§ **Material shown**
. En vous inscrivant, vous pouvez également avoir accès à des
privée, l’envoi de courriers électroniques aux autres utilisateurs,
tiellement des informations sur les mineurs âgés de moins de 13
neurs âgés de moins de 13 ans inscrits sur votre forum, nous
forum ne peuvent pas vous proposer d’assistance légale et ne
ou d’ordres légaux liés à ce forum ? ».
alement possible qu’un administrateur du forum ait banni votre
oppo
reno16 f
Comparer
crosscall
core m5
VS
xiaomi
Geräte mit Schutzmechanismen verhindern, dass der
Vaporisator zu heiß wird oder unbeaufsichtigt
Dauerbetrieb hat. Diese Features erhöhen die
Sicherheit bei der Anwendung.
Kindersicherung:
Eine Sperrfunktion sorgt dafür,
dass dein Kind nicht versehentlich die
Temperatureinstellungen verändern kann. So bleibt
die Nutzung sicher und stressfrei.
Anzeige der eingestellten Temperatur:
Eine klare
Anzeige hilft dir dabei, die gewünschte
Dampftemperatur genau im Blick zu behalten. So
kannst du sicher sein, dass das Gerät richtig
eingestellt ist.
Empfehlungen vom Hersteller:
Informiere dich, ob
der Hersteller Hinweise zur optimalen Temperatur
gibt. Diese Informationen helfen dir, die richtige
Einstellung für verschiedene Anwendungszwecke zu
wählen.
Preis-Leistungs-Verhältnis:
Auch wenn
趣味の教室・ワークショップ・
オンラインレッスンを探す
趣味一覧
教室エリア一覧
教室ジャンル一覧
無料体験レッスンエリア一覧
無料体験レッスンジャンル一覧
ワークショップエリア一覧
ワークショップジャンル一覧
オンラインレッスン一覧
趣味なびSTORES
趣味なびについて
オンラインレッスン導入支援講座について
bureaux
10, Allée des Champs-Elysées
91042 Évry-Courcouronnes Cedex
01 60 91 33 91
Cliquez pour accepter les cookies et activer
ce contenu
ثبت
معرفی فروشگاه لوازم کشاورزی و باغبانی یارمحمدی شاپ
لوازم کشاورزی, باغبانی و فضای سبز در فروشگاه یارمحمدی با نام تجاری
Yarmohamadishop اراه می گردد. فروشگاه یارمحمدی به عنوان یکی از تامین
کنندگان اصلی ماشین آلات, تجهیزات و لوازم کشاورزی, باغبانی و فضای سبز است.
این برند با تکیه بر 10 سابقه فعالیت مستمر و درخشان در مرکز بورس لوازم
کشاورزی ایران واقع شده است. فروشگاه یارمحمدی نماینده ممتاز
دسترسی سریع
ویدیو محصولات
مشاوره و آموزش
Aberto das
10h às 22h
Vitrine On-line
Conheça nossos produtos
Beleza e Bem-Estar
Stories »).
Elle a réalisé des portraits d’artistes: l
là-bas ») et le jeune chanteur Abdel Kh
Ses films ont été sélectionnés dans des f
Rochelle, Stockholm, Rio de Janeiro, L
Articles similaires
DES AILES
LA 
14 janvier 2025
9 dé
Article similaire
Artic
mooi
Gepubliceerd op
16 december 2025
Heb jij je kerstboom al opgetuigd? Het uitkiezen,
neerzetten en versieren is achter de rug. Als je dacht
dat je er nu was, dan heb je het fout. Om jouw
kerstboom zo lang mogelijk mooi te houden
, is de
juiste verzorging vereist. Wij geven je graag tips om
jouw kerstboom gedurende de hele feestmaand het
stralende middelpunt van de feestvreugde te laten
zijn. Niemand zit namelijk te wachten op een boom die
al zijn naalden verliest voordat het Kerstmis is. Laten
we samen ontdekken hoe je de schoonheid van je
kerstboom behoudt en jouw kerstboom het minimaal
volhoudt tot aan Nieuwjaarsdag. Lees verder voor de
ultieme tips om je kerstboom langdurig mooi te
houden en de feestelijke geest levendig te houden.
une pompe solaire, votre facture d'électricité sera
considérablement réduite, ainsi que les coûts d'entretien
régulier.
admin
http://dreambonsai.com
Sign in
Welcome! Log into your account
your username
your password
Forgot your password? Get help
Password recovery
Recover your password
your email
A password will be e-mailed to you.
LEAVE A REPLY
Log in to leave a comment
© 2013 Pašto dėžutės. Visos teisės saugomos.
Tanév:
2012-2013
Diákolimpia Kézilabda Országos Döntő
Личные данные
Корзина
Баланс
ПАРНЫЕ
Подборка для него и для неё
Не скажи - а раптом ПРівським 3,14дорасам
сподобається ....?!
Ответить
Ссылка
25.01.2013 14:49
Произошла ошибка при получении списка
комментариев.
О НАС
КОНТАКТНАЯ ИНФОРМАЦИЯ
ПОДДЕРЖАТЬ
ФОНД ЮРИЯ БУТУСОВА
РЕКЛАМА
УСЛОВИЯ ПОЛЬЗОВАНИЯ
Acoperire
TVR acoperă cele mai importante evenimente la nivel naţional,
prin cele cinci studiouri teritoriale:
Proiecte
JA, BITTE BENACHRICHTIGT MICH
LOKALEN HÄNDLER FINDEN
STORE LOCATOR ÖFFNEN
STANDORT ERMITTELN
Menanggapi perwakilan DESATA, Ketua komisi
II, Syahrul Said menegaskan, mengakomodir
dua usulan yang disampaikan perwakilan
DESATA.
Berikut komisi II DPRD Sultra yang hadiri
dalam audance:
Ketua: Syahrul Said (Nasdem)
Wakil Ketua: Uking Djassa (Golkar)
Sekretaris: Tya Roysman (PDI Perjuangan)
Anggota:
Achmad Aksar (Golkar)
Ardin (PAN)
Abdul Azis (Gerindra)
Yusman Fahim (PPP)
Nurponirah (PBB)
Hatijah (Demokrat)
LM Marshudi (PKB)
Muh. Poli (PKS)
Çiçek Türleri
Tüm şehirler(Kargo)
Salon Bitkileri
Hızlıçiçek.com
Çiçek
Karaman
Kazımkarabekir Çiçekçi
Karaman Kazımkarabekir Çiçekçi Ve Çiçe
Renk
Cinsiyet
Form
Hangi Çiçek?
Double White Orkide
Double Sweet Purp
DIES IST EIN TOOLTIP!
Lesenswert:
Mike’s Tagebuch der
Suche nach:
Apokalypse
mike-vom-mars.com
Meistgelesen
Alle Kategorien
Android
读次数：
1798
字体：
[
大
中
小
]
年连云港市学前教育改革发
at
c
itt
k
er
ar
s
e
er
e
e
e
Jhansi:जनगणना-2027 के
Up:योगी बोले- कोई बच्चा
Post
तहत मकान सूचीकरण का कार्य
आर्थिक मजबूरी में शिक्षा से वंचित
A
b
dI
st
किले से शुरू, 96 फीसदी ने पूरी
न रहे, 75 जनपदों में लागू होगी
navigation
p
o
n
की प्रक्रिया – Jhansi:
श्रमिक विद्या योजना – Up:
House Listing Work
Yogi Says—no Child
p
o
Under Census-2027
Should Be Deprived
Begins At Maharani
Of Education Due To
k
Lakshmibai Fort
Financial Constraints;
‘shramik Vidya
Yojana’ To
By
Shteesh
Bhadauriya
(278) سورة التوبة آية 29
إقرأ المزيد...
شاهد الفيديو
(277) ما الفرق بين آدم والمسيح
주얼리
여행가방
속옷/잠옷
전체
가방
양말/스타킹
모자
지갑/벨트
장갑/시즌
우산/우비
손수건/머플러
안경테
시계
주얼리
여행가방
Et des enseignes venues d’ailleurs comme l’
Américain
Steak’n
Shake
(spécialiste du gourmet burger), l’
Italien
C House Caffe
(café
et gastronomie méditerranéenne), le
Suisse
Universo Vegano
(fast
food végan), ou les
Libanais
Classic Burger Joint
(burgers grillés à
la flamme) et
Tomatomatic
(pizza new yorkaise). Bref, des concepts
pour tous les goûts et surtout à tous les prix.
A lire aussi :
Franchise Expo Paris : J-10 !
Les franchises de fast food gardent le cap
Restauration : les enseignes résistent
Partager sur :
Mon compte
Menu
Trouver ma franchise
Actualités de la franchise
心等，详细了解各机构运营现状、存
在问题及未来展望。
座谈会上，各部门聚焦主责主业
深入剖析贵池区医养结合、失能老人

§ **Work order**
Convert the stretch from the start of the rows through the line containing "Informiere dich, ob", both ends included, into a JSON list of strings with one string per line. Leave out blank lines.

§ **Solution below**
[
  ". En vous inscrivant, vous pouvez également avoir accès à des",
  "privée, l’envoi de courriers électroniques aux autres utilisateurs,",
  "tiellement des informations sur les mineurs âgés de moins de 13",
  "neurs âgés de moins de 13 ans inscrits sur votre forum, nous",
  "forum ne peuvent pas vous proposer d’assistance légale et ne",
  "ou d’ordres légaux liés à ce forum ? ».",
  "alement possible qu’un administrateur du forum ait banni votre",
  "oppo",
  "reno16 f",
  "Comparer",
  "crosscall",
  "core m5",
  "VS",
  "xiaomi",
  "Geräte mit Schutzmechanismen verhindern, dass der",
  "Vaporisator zu heiß wird oder unbeaufsichtigt",
  "Dauerbetrieb hat. Diese Features erhöhen die",
  "Sicherheit bei der Anwendung.",
  "Kindersicherung:",
  "Eine Sperrfunktion sorgt dafür,",
  "dass dein Kind nicht versehentlich die",
  "Temperatureinstellungen verändern kann. So bleibt",
  "die Nutzung sicher und stressfrei.",
  "Anzeige der eingestellten Temperatur:",
  "Eine klare",
  "Anzeige hilft dir dabei, die gewünschte",
  "Dampftemperatur genau im Blick zu behalten. So",
  "kannst du sicher sein, dass das Gerät richtig",
  "eingestellt ist.",
  "Empfehlungen vom Hersteller:",
  "Informiere dich, ob"
]